I was an eight-year-old second grader on April 12, 1961, when my father showed me a screaming headline with two-inch-high lettering in the afternoon newspaper: RUSSIAN 1ST SPACEMAN. Sensing a historic moment, I saved the front page and pasted it into a scrapbook. That was the first of many headlines I saved through the years of the “space race.”
Six weeks later, President Kennedy announced the goal of the Apollo program: “landing a man on the Moon and returning him safely to the Earth.”
As was the case for many of my generation, the Apollo program had a tremendous influence on me. The media, including network television, focused enormous attention on each mission. During the early Mercury flights, I recall riding my bike to school with one hand on the handlebar and the other holding a transistor radio to my ear so I wouldn’t miss anything, which was really quite dangerous! My awakened interest in space and rocketry led me to scour the shelves of the local public library for science books, and eventually crystallized into a determination to pursue a scientific career.

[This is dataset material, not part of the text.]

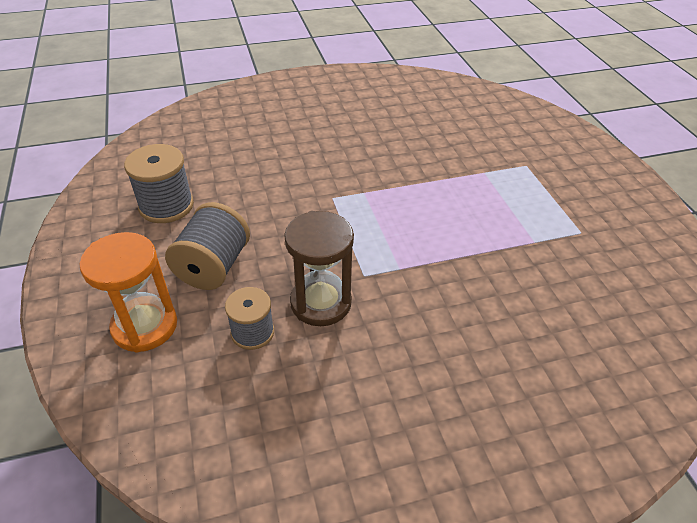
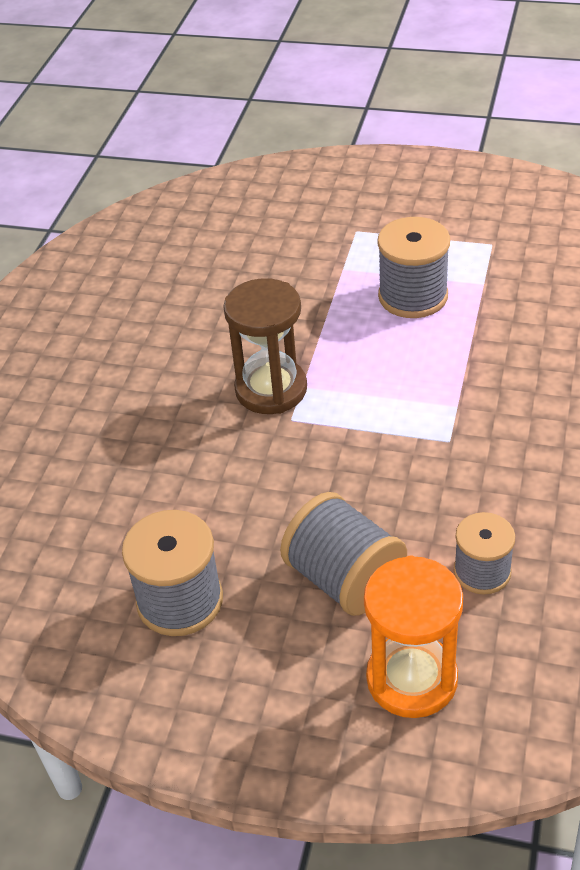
camera: 55 degrees left, 0 degrees up
(320, 302) = (470, 494): brown hourglass -> brown hourglass (271, 389)
(488, 212) = (413, 296): none -> grey spool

On the night of July 20, 1969, as Neil Armstrong and Buzz Aldrin walked on the moon, I was a 16-year-old counselor-in-training at a summer camp in northern Wisconsin. I had been assigned the responsibility of being the OE (officer of the evening) that night, and with a 16-year-old’s sense of honor I carried out my duties by walking from cabin to cabin telling giggling boys to shut up and go to sleep. It was heartbreaking to miss the historic TV broadcast, but as it turned out the reception that night was very poor — the problem was not transmitting the signal 240,000 miles from the moon to the earth but rather 30 miles from the local network affiliate in Rhinelander to Minocqua, Wisconsin.
It was the height of the cold war, and America’s national honor seemed to be at stake. Only by beating the Russians to the moon could we prove the superiority of our free enterprise system over Soviet communism. Somewhat ironically, success could be achieved only by creating a vast bureaucracy.

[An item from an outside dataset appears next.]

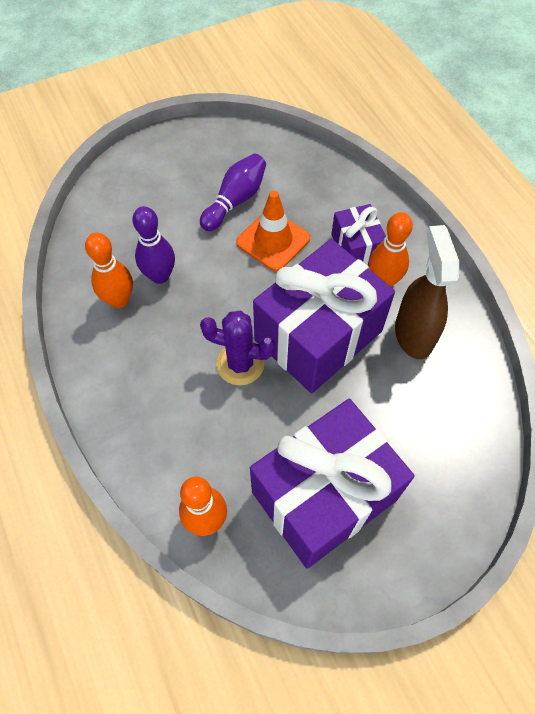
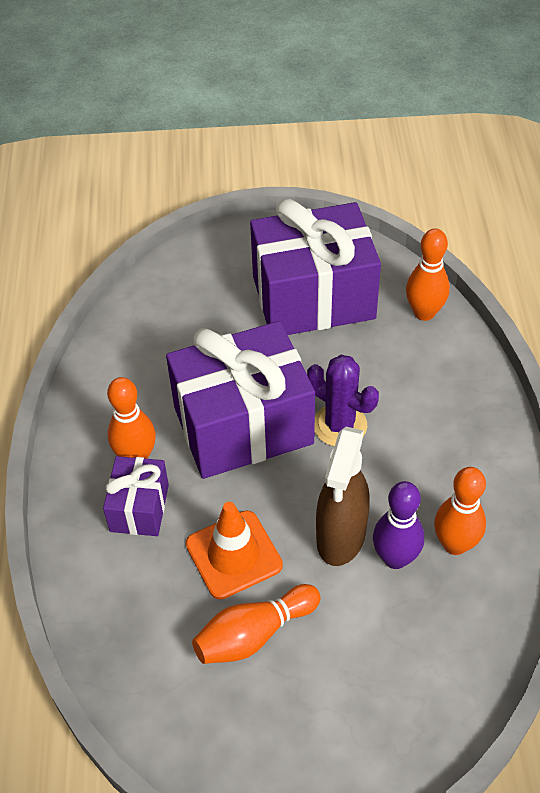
camera: 155 degrees left, 10 degrees down
(235, 200) = (254, 634): purple bowling pin -> orange bowling pin
(413, 334) = (144, 393): brown spray bottle -> brown spray bottle (341, 537)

The original Mercury astronauts were test pilots who flew jet fighters, steeped in the fighter jock culture so well captured in Tom Wolfe’s wonderful book The Right Stuff. Neil Armstrong joined the program later, and though he was an excellent pilot he saw himself first and foremost as an aeronautical engineer. His skills turned out to be well matched to his responsibilities on board Apollo 11.
Today I am not a strong advocate of human space flight, because unmanned vehicles and robots can explore the universe more deeply and far more cheaply. But I can’t help but miss the thrill of the space race. Our nation and much of the world was unified behind and inspired by a great technological quest which ultimately met success. Though we still face many enormous scientific and engineering challenges, nothing else since the Apollo program has captured the world’s imagination to nearly the same extent.